Kapı açıldı ve herkes gruplarıyla birlikte içeri girmeye başladı. Büyük bir eğitim odası gibi görünen bir yere girmişlerdi ama tam girişte ön tarafa devasa bir şey yerleştirmişlerdi.
Aynı zamanda sınav görevlisi olan eğitmen onun önünde durdu. Geri kalanı toplanırken.
Quinn içeri girer girmez Peter, Minny ve o odaya yerleştirilmiş büyük nesneye çekildiler. Quinn şaşkınlıkla ağzı açılmış bir halde dikkatlice öne çıktı.
“Yapamam… inan,” dedi Quinn başını kaldırıp bakarken.
“Bu aptallar ne yapıyor?” Jessica kaşlarını çattı.
“Haha!

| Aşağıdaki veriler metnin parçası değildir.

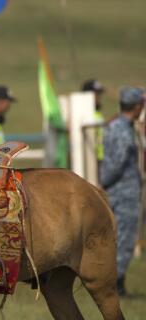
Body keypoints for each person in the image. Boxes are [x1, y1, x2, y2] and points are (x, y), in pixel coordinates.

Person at [100, 86, 144, 297]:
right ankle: (115, 286)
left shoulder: (112, 125)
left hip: (113, 190)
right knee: (124, 239)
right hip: (124, 192)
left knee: (111, 237)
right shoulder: (124, 130)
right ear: (137, 106)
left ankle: (115, 284)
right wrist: (105, 180)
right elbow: (117, 163)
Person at [82, 79, 106, 162]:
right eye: (96, 93)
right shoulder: (83, 113)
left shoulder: (97, 113)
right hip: (90, 159)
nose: (99, 97)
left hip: (100, 158)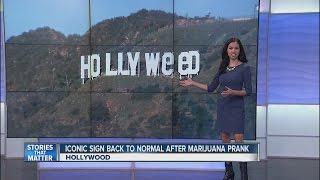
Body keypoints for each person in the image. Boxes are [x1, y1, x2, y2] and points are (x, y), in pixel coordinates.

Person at [180, 37, 252, 180]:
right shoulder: (222, 68)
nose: (233, 51)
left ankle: (244, 176)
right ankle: (229, 173)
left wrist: (234, 92)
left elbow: (248, 91)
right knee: (225, 142)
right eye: (231, 48)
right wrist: (193, 82)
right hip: (223, 108)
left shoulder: (244, 68)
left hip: (237, 108)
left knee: (239, 144)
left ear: (240, 50)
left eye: (236, 48)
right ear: (226, 50)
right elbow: (210, 88)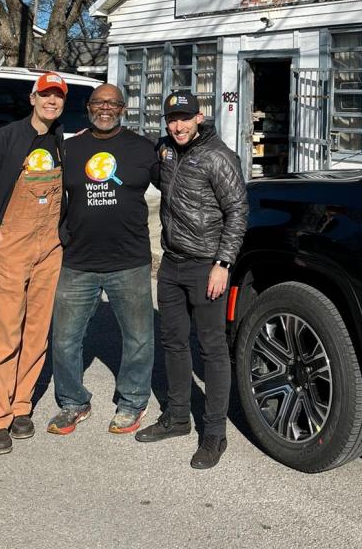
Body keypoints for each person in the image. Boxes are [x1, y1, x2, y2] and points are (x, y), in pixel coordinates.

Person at [136, 90, 248, 470]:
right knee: (173, 341)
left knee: (212, 349)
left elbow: (237, 211)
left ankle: (214, 433)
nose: (178, 125)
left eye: (185, 118)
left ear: (199, 117)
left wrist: (223, 263)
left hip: (206, 266)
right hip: (171, 264)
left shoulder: (219, 156)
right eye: (172, 119)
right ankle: (178, 415)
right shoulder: (166, 150)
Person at [47, 83, 159, 437]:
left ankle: (132, 401)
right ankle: (73, 402)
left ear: (123, 109)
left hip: (129, 260)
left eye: (112, 103)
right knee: (64, 338)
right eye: (98, 103)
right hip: (78, 260)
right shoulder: (71, 148)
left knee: (138, 338)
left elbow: (178, 187)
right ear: (89, 108)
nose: (105, 108)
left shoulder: (143, 148)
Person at [0, 71, 69, 455]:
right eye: (45, 95)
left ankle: (21, 406)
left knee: (36, 331)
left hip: (49, 248)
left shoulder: (62, 140)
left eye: (57, 96)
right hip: (12, 245)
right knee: (4, 333)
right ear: (33, 98)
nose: (51, 101)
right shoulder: (6, 138)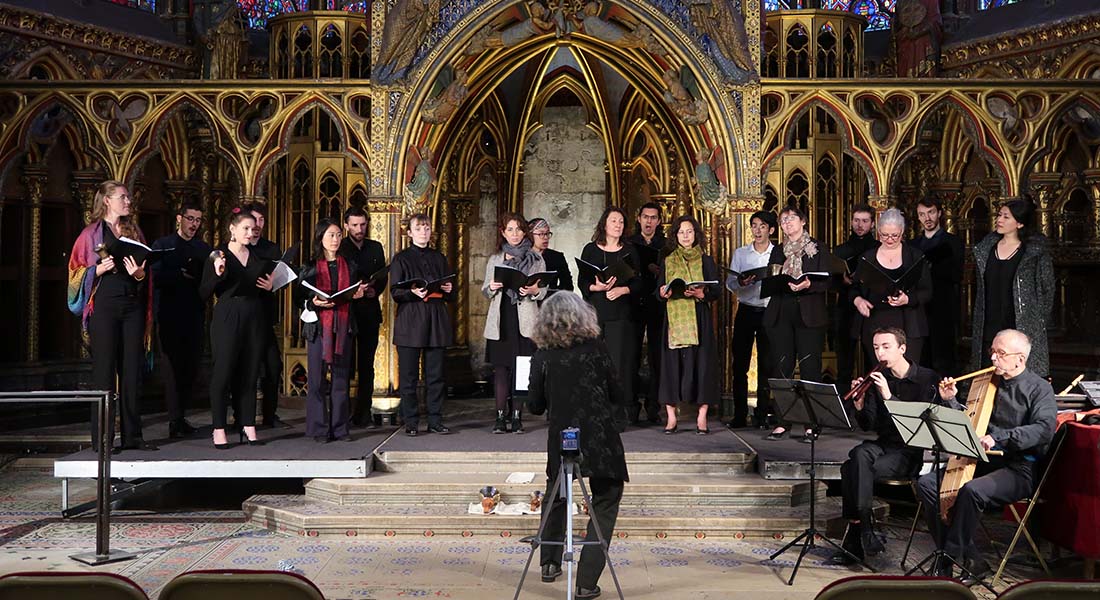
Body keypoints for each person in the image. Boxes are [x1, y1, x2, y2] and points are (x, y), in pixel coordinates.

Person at [917, 329, 1057, 584]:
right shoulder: (986, 382)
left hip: (1018, 468)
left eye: (1000, 353)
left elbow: (1043, 429)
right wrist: (950, 401)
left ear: (1020, 359)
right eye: (992, 351)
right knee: (927, 484)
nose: (993, 358)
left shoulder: (1039, 389)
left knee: (971, 491)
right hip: (982, 461)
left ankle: (947, 559)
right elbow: (970, 425)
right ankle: (973, 560)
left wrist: (1000, 437)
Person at [527, 292, 628, 600]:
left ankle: (549, 563)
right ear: (584, 316)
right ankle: (586, 581)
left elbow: (533, 406)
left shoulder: (542, 355)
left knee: (557, 493)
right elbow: (617, 392)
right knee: (607, 497)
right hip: (599, 435)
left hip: (562, 437)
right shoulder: (596, 348)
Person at [831, 327, 942, 566]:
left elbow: (920, 426)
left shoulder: (927, 379)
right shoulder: (877, 378)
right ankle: (866, 529)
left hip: (908, 451)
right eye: (875, 347)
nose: (879, 352)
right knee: (859, 454)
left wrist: (889, 396)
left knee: (851, 467)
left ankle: (857, 536)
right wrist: (860, 405)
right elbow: (869, 425)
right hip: (882, 446)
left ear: (902, 348)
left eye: (886, 347)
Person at [67, 180, 156, 452]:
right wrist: (97, 270)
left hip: (132, 305)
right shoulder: (90, 234)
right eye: (122, 197)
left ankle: (133, 436)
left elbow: (145, 272)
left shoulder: (135, 232)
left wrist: (140, 274)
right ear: (106, 200)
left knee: (132, 371)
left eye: (128, 198)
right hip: (104, 306)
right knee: (104, 373)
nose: (128, 202)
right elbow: (74, 273)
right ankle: (102, 440)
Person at [200, 209, 272, 449]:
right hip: (228, 315)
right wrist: (218, 274)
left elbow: (261, 286)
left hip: (254, 315)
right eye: (245, 229)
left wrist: (271, 285)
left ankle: (248, 425)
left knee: (251, 372)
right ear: (232, 229)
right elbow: (203, 292)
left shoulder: (257, 256)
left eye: (253, 230)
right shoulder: (218, 255)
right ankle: (219, 428)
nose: (250, 233)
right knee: (223, 372)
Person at [762, 205, 832, 442]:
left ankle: (812, 423)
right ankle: (783, 421)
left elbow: (827, 282)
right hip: (782, 311)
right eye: (783, 221)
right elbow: (770, 281)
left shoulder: (817, 247)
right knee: (782, 367)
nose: (787, 223)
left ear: (803, 221)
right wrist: (782, 282)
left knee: (811, 368)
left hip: (809, 312)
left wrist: (808, 284)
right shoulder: (778, 251)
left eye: (791, 219)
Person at [298, 219, 365, 443]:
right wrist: (314, 302)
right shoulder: (309, 266)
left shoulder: (351, 265)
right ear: (320, 238)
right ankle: (318, 429)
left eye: (337, 235)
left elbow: (353, 291)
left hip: (343, 325)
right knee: (316, 380)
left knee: (340, 379)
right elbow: (299, 299)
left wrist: (357, 294)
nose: (335, 240)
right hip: (318, 327)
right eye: (330, 235)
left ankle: (340, 428)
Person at [970, 200, 1055, 377]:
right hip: (990, 322)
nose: (999, 219)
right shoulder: (986, 249)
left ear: (1020, 223)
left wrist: (1037, 320)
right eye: (999, 215)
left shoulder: (1033, 253)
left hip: (1021, 324)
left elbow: (1048, 288)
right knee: (988, 373)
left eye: (1006, 216)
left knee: (1019, 375)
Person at [579, 207, 643, 431]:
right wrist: (595, 286)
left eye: (621, 222)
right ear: (604, 224)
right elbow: (582, 282)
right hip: (596, 314)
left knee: (618, 366)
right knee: (593, 363)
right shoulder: (590, 250)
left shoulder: (630, 250)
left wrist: (623, 290)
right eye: (614, 221)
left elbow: (639, 283)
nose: (618, 225)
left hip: (621, 315)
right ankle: (594, 411)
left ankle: (618, 415)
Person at [390, 213, 454, 436]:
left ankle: (435, 420)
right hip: (411, 319)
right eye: (419, 229)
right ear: (410, 233)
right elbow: (395, 292)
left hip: (435, 318)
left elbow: (449, 289)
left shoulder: (439, 257)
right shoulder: (401, 259)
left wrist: (448, 290)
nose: (423, 232)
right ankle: (411, 422)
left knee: (435, 375)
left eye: (426, 228)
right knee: (408, 376)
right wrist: (412, 292)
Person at [483, 212, 547, 434]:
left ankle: (517, 416)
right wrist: (492, 287)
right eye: (510, 229)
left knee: (522, 370)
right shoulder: (495, 259)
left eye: (519, 229)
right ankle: (501, 416)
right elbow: (485, 289)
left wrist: (534, 290)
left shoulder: (536, 259)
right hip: (501, 319)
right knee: (501, 370)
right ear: (503, 233)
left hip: (525, 319)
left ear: (524, 232)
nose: (515, 234)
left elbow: (543, 288)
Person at [151, 202, 212, 439]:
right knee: (172, 369)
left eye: (198, 220)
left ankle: (181, 417)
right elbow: (153, 276)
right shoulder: (163, 245)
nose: (194, 224)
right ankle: (174, 421)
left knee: (190, 368)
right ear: (179, 219)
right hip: (168, 314)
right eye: (190, 219)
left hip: (194, 313)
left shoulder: (202, 248)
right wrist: (179, 274)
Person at [656, 215, 720, 434]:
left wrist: (703, 293)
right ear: (675, 236)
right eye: (681, 232)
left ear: (696, 234)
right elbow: (658, 292)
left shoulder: (706, 260)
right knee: (671, 367)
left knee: (702, 366)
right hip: (674, 319)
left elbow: (716, 291)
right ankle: (672, 417)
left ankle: (702, 417)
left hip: (699, 317)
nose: (685, 236)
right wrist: (663, 293)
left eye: (689, 231)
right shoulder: (668, 260)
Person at [851, 208, 932, 364]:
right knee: (880, 375)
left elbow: (927, 291)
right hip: (876, 323)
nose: (889, 239)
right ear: (878, 231)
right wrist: (858, 300)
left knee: (907, 374)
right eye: (884, 235)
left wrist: (908, 299)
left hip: (909, 324)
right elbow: (854, 288)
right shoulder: (867, 257)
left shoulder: (915, 256)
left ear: (902, 232)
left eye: (894, 235)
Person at [726, 210, 776, 429]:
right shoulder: (741, 253)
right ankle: (739, 414)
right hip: (746, 310)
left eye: (762, 226)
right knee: (740, 365)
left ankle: (762, 414)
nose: (757, 230)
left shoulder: (777, 254)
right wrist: (741, 283)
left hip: (769, 311)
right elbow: (730, 282)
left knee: (767, 365)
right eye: (754, 225)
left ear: (771, 230)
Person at [339, 206, 387, 428]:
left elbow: (383, 279)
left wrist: (373, 290)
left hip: (368, 310)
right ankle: (342, 414)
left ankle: (363, 413)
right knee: (345, 364)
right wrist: (352, 292)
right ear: (346, 225)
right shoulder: (340, 248)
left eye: (363, 224)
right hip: (347, 312)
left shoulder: (375, 247)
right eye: (355, 225)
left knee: (367, 365)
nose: (359, 229)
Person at [243, 202, 289, 429]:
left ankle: (270, 416)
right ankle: (243, 417)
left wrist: (274, 283)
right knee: (245, 369)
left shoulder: (271, 249)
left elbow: (280, 278)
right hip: (242, 317)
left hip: (265, 315)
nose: (258, 225)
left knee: (273, 366)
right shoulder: (237, 248)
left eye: (262, 220)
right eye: (254, 220)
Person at [910, 197, 965, 376]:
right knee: (921, 358)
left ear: (939, 213)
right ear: (918, 217)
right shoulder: (912, 246)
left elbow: (957, 275)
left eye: (931, 212)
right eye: (922, 214)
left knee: (945, 359)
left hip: (944, 308)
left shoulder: (953, 242)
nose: (927, 218)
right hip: (919, 309)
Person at [832, 204, 879, 395]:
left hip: (871, 306)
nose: (860, 225)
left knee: (873, 357)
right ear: (851, 221)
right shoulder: (841, 250)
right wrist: (842, 280)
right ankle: (844, 407)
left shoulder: (878, 248)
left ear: (873, 224)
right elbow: (831, 282)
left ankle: (872, 406)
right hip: (845, 306)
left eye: (865, 221)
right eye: (857, 220)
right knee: (844, 359)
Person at [626, 202, 666, 425]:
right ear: (639, 218)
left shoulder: (666, 244)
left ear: (659, 221)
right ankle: (631, 407)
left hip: (658, 304)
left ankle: (653, 407)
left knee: (657, 358)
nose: (649, 221)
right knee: (631, 356)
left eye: (653, 217)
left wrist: (661, 272)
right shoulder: (630, 243)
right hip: (634, 303)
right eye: (645, 217)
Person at [528, 218, 573, 293]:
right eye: (541, 234)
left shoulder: (557, 257)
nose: (546, 238)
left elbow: (568, 286)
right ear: (530, 235)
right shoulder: (523, 256)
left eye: (547, 234)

Hahaha!” Peter nesneye bakarken gülmekten kendini alamadı çünkü bu sadece eski bir nesne değildi; Oldukça büyük bir dev heykeldi. “Haha! Haha!” Peter gülmeye devam etti.
Öyle ki, diğerleri şimdi ona bakıyor ve küçümsüyorlardı. Gülmesinin nedeni, heykelin herhangi bir heykel olmamasıydı, ama şüphesiz Quinn’in kendisinin dev bir heykeliydi.

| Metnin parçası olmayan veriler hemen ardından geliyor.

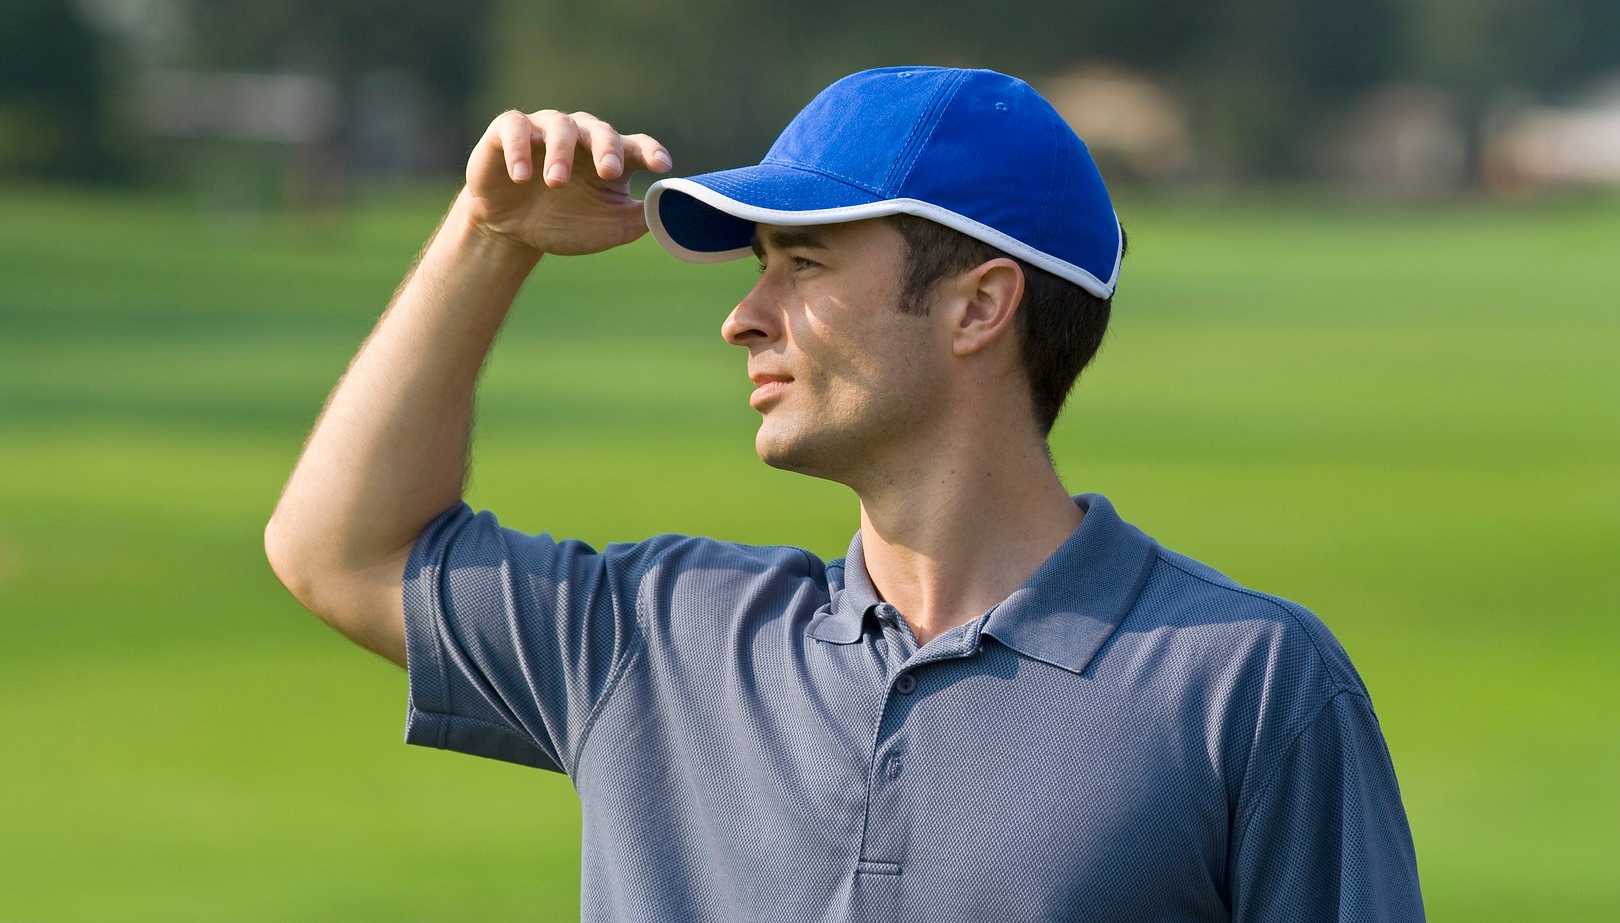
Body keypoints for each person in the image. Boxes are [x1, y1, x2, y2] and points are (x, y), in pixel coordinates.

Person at [266, 66, 1424, 921]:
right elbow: (339, 550)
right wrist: (488, 235)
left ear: (980, 306)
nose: (743, 317)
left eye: (804, 264)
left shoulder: (1249, 687)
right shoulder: (660, 641)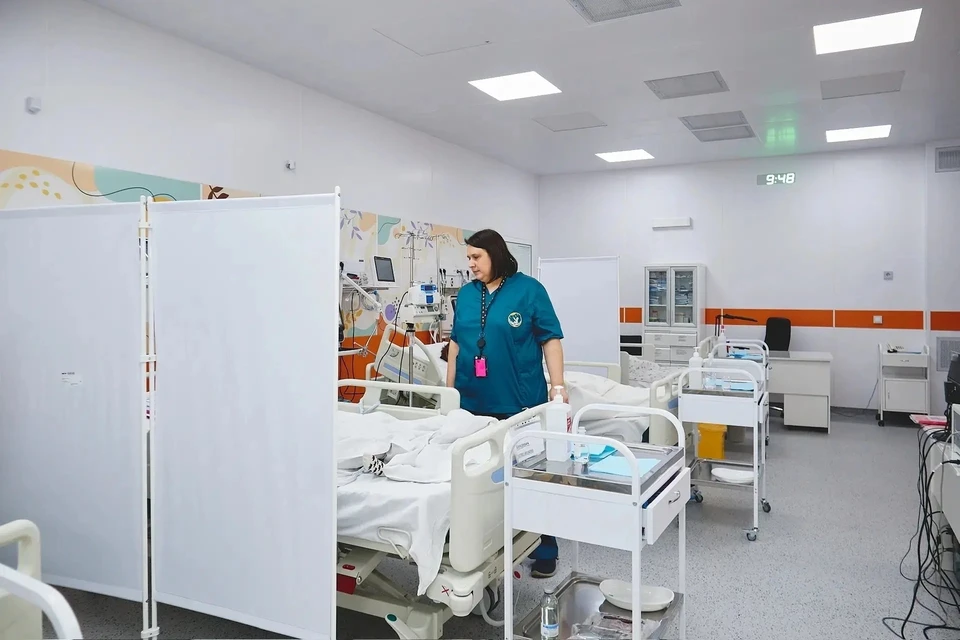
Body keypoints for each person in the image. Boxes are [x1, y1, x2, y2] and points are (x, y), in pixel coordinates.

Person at [445, 228, 566, 578]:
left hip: (519, 401)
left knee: (532, 477)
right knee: (479, 480)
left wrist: (558, 386)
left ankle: (545, 546)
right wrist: (449, 393)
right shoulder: (467, 294)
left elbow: (550, 340)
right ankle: (485, 542)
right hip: (472, 402)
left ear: (495, 254)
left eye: (476, 257)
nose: (470, 264)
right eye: (468, 258)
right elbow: (456, 345)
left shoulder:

Saçlarının daha kısa olduğu, her iki kolunda da eldivenleri olduğu ve Mavi Diş zırh setinin vücudunda olduğu zamanlardan biriydi. Detay oldukça iyi yapılmıştı ve özen gösterdiklerini açıkça gösteriyordu.
[Dalki’yi yenen ve savaşa son veren efsanevi kahraman]
[Quinn Talen]
‘Gerçekten benim bir heykelim.’
“Neden senin bir heykelin var?!” Minny işaret etti ve diğerlerinin duyması için yüksek sesle söyledi.